Quote word for word from the line holding "black tv stand" to the last line below, including both, and omit any pictures.

*The data*
::::

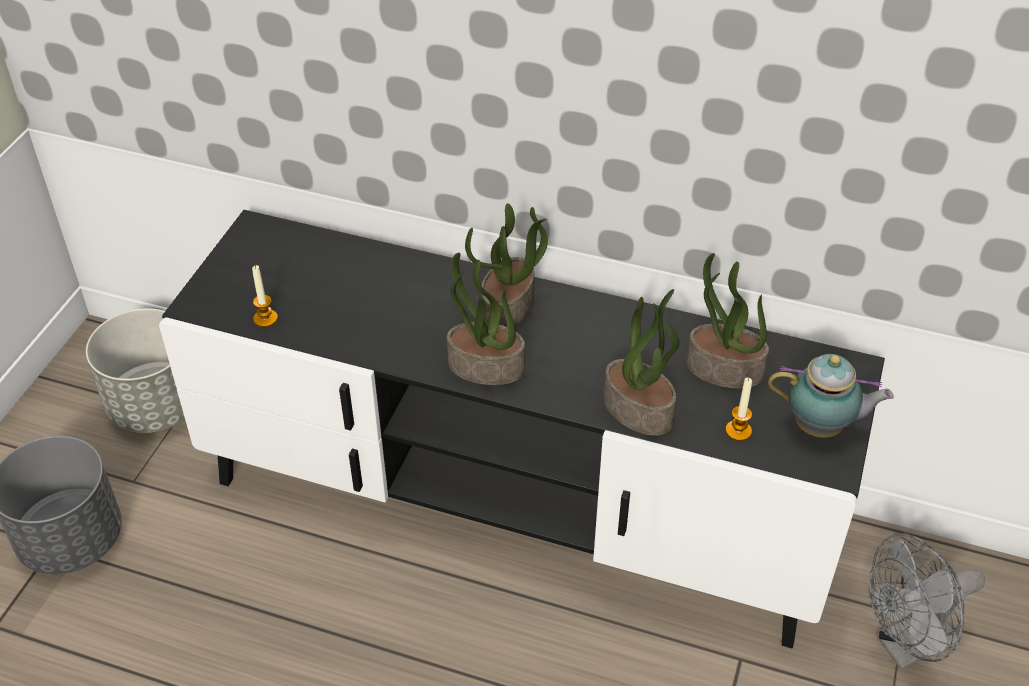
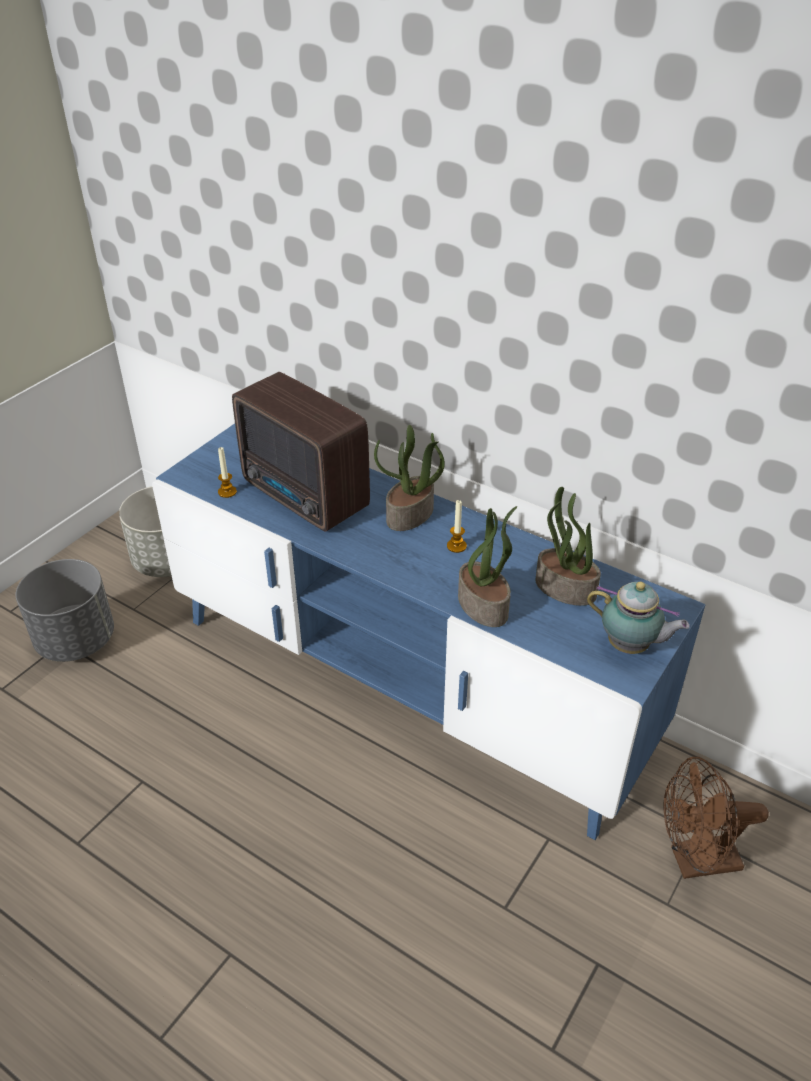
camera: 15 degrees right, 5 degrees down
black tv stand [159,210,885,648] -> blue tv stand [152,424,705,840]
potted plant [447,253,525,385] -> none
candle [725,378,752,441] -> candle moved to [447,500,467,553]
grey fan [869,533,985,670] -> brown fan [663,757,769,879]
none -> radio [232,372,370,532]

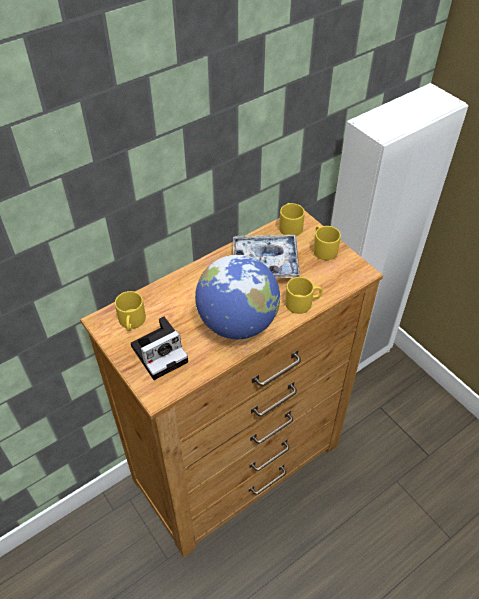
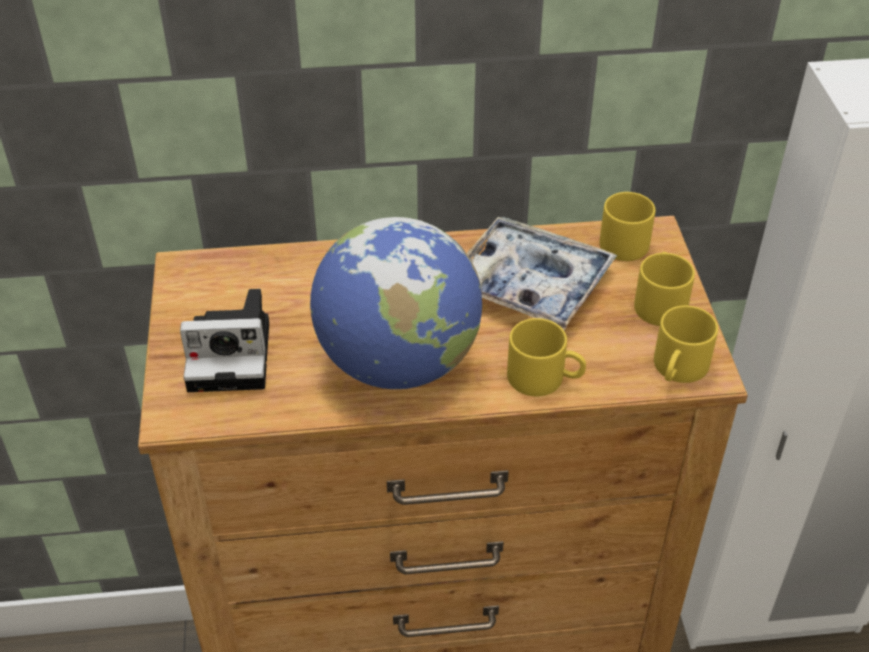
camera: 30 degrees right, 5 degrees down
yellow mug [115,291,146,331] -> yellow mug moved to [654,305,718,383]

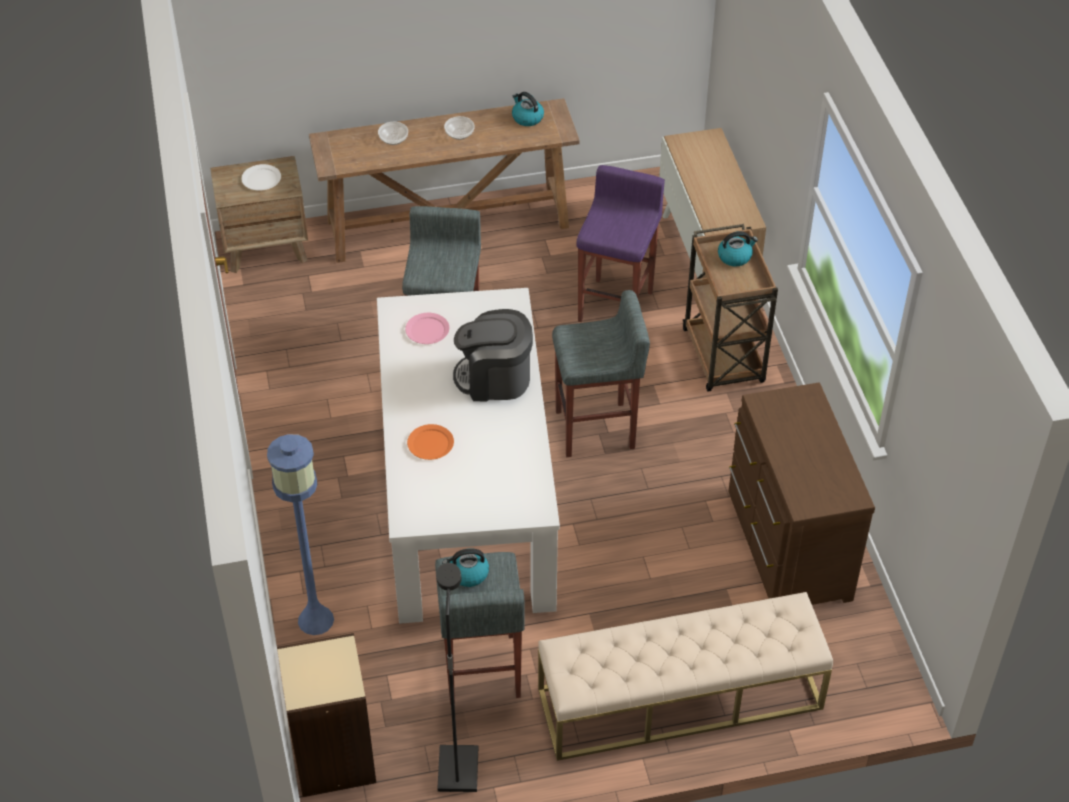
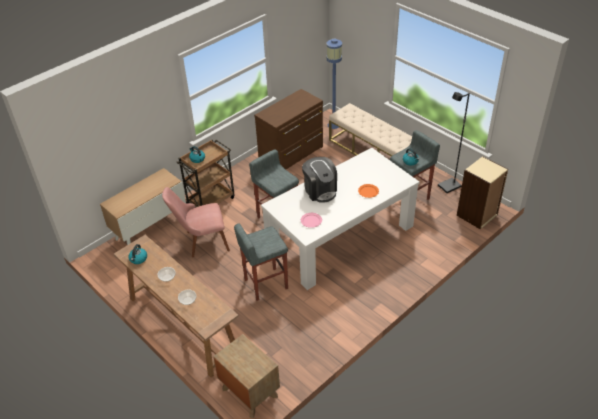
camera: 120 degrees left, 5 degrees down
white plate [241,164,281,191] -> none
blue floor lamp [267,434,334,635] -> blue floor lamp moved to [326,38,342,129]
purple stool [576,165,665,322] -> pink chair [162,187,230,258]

::::

*Output for this exercise*
black tv stand [159,210,885,648] -> blue tv stand [152,424,705,840]
potted plant [447,253,525,385] -> none
candle [725,378,752,441] -> candle moved to [447,500,467,553]
grey fan [869,533,985,670] -> brown fan [663,757,769,879]
none -> radio [232,372,370,532]

camera: 30 degrees right, 5 degrees down
yellow mug [115,291,146,331] -> yellow mug moved to [654,305,718,383]

camera: 120 degrees left, 5 degrees down
white plate [241,164,281,191] -> none
blue floor lamp [267,434,334,635] -> blue floor lamp moved to [326,38,342,129]
purple stool [576,165,665,322] -> pink chair [162,187,230,258]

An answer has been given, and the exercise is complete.